Rajinikanth-starrer 2.0's first impression: A fascinating celluloid experience

One can argue that sci-fi is a modified version of our masala films, just that we are reined in with an explanation that throws science at us.

Published: 29th November 2018 11:15 AM  |   Last Updated: 29th November 2018 11:24 AM   |  A+A-


Rajinikanth in '2.0'. (Photo | YouTube Screengrab)

Express News Service

2.0, on many counts, has broken the standards for Indian film production. The promotions promised us a marvel that unfolds on screen but based on the vision of Indian minds. By and far, 2.0 fulfils that promise. The visuals are, at several points, breathtaking. But what makes it fascinating is that the ideas are so Indian and that mix, is intriguing. For example, Nila (Amy Jackson), a robot, is in love with Chitti, another robot (Rajinikanth). 

But how do are we shown this? A soft breeze cradles her face, gently pushing her hair away -- a trope that is so 'us', but now envisioned with a robot. It is this infusion of our film culture and ethos into on-screen technology (Shankar is credited for ‘imagining the VFX sequences’) that makes 2.0 an entertaining watch.

ALSO READ: How netizens react to Rajinikanth-starrer '2.0'

The story has Shankar written all over it -- the fight against an establishment (in this case the term applies in a larger context), the socially responsible hero, and above all, the visual grandeur, it’s all there. It is what makes Shankar films theatre experiences and there can’t be a better example than 2.0. In fact, 2.0  is a classic, commercial masala film v 2.0. One can argue that sci-fi is a modified version of our masala films, just that we are reined in with an explanation that throws science at us. 

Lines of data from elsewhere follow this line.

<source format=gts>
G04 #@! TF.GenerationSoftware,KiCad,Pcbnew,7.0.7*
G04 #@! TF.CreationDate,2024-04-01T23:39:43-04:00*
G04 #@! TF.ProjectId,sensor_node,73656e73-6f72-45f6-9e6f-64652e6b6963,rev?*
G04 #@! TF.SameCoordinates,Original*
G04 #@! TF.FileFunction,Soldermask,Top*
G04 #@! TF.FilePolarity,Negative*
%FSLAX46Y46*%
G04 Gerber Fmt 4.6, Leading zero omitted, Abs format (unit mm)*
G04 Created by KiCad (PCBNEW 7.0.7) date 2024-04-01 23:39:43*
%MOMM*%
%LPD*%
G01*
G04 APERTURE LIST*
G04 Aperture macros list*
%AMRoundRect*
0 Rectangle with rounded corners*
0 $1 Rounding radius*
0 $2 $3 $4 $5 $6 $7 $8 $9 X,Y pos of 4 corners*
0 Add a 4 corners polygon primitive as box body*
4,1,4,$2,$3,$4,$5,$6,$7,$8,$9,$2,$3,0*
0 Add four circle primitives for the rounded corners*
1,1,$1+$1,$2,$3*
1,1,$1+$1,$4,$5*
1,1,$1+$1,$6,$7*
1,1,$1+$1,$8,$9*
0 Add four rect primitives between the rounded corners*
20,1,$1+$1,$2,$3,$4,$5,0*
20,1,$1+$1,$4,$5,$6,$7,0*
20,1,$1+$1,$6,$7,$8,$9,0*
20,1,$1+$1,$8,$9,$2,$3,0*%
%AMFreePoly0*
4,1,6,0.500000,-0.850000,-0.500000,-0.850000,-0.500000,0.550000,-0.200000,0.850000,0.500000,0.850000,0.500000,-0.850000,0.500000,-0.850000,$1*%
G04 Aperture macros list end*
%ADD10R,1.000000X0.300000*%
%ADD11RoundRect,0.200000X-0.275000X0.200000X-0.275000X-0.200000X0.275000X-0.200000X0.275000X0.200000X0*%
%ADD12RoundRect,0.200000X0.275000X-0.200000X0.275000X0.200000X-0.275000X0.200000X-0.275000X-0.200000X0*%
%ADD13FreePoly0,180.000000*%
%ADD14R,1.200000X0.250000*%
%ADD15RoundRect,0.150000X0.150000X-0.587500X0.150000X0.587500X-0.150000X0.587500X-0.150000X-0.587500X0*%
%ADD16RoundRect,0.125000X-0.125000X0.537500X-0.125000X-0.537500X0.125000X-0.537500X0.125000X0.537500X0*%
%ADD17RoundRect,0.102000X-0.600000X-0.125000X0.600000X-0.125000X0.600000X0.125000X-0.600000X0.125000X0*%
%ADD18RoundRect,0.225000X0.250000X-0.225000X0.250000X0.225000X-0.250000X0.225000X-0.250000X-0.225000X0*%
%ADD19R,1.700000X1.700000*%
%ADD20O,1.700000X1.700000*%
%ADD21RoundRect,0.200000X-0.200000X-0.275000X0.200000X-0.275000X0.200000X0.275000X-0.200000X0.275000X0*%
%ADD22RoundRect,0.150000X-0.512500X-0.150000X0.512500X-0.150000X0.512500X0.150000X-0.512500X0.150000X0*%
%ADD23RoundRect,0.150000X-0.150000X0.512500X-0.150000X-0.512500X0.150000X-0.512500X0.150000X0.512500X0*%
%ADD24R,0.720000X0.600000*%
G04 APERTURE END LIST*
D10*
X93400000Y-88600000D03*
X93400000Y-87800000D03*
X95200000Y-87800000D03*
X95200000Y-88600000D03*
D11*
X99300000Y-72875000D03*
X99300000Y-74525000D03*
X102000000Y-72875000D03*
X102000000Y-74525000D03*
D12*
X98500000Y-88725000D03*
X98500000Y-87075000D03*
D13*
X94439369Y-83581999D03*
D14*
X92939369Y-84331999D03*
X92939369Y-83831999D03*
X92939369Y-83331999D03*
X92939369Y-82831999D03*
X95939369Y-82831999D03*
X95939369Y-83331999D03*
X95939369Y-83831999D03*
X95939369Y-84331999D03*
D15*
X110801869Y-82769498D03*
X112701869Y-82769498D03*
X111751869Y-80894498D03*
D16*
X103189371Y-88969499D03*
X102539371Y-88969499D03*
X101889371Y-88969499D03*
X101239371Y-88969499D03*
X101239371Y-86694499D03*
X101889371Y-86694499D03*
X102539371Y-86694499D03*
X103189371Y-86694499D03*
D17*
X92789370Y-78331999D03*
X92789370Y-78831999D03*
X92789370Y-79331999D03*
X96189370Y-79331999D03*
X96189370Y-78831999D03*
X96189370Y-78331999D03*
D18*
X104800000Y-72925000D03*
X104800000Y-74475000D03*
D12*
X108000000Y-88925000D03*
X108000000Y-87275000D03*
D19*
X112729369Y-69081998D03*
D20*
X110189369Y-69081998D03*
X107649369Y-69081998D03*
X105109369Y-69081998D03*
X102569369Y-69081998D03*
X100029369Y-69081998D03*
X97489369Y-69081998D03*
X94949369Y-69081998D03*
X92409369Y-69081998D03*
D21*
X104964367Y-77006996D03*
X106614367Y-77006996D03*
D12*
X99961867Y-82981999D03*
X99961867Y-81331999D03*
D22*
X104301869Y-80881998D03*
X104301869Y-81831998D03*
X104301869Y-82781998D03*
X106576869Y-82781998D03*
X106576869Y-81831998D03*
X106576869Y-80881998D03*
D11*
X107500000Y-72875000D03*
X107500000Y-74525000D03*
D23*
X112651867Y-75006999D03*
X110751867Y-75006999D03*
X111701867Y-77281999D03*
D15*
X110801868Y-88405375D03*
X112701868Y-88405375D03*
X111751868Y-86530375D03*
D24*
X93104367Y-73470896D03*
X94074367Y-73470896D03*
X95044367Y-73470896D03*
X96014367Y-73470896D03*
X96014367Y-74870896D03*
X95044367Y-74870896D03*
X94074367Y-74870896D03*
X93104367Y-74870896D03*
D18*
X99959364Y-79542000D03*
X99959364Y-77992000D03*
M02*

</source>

When long-winding terms and phrases are thrown at us, it feels authentic because you don’t know. While the film has its share of explanations, too many, they are dumbed down, to reach the masses I presume. Thus, it becomes more fantasy than fiction. But the on-screen opulence makes up for it. 2.0’s VFX has applaudable detail in the close-up shots -- one can almost see the dimension of the phones that mash into bigger forms and objects.

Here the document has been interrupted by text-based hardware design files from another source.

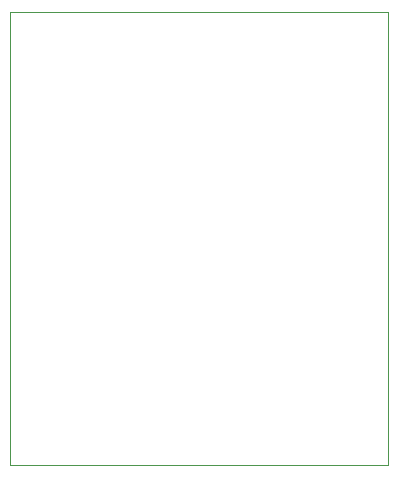
<source format=gbr>
%TF.GenerationSoftware,KiCad,Pcbnew,8.0.8-8.0.8-0~ubuntu24.04.1*%
%TF.CreationDate,2025-07-30T22:16:22-04:00*%
%TF.ProjectId,electronics,656c6563-7472-46f6-9e69-63732e6b6963,rev?*%
%TF.SameCoordinates,Original*%
%TF.FileFunction,Profile,NP*%
%FSLAX46Y46*%
G04 Gerber Fmt 4.6, Leading zero omitted, Abs format (unit mm)*
G04 Created by KiCad (PCBNEW 8.0.8-8.0.8-0~ubuntu24.04.1) date 2025-07-30 22:16:22*
%MOMM*%
%LPD*%
G01*
G04 APERTURE LIST*
%TA.AperFunction,Profile*%
%ADD10C,0.050000*%
%TD*%
G04 APERTURE END LIST*
D10*
X127710000Y-71520000D02*
X159710000Y-71520000D01*
X159710000Y-109920000D01*
X127710000Y-109920000D01*
X127710000Y-71520000D01*
M02*

</source>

ALSO READ: Director Shankar reveals reason behind casting Akshay Kumar instead of Arnold Schwarzenegger in '2.0'

Rip off the visual grandeur and the film is lost. The frames demand to be seen on a humongous screen, and if possible in 3D. You get to see a sci-fi version of Rajinikanth’s introduction card in 3D (It was cooler than Sivaji). I was sold right there. With our industries battling a bloody war with piracy, I think Shankar has won this round.